(Exercise prompt):
Across the whole listing, copy out every line that includes the string "σελίδα".

---

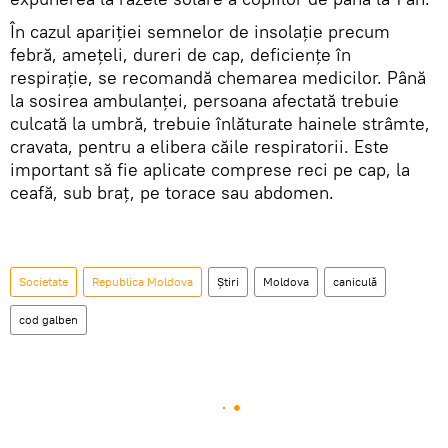
În cazul apariției semnelor de insolație precum
febră, amețeli, dureri de cap, deficienţe în
respirație, se recomandă chemarea medicilor. Până
la sosirea ambulanței, persoana afectată trebuie
culcată la umbră, trebuie înlăturate hainele strâmte,
cravata, pentru a elibera căile respiratorii. Este
important să fie aplicate comprese reci pe cap, la
ceafă, sub braț, pe torace sau abdomen.
Societate
Republica Moldova
Știri
Moldova
caniculă
cod galben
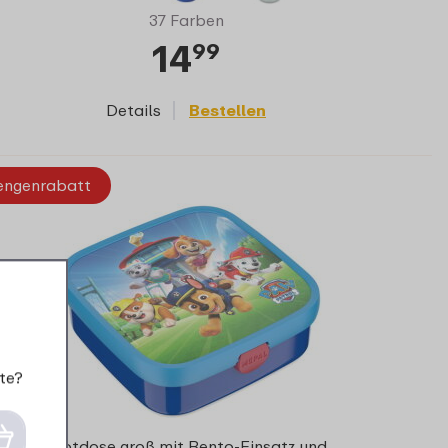
37 Farben
14
99
Details
Bestellen
ngenrabatt
te?
Brotdose groß mit Bento-Einsatz und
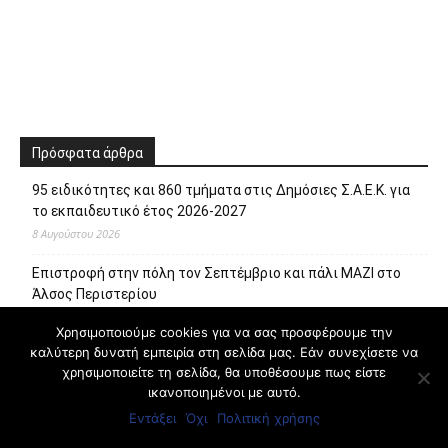
Πρόσφατα άρθρα
95 ειδικότητες και 860 τμήματα στις Δημόσιες Σ.Α.Ε.Κ. για
το εκπαιδευτικό έτος 2026-2027
8 Αυγούστου 2026
Επιστροφή στην πόλη τον Σεπτέμβριο και πάλι ΜΑΖΙ στο
Άλσος Περιστερίου
8 Αυγούστου 2026
Χρησιμοποιούμε cookies για να σας προσφέρουμε την
καλύτερη δυνατή εμπειρία στη σελίδα μας. Εάν συνεχίσετε να
Ανακαλύψτε τον κόσμο της Μαρίας Κάλλας μέσα από
χρησιμοποιείτε τη σελίδα, θα υποθέσουμε πως είστε
διαδραστικές και βιωματικές ξεναγήσεις
ικανοποιημένοι με αυτό.
8 Αυγούστου 2026
Εντάξει
Όχι
Πολιτική χρήσης
Έναρξη του προγράμματος στειρώσεων και περίθαλψης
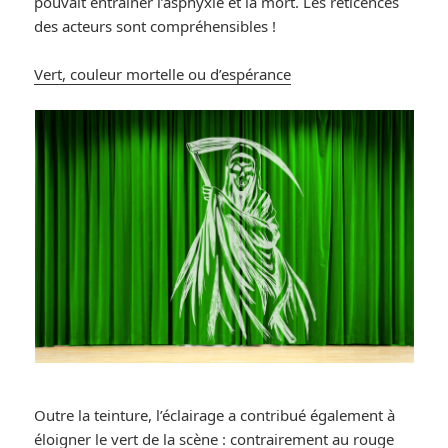
pouvait entraîner l’asphyxie et la mort. Les réticences
des acteurs sont compréhensibles !
Vert, couleur mortelle ou d’espérance
Outre la teinture, l’éclairage a contribué également à
éloigner le vert de la scène : contrairement au rouge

---

(Result of this task):
καλύτερη δυνατή εμπειρία στη σελίδα μας. Εάν συνεχίσετε να
χρησιμοποιείτε τη σελίδα, θα υποθέσουμε πως είστε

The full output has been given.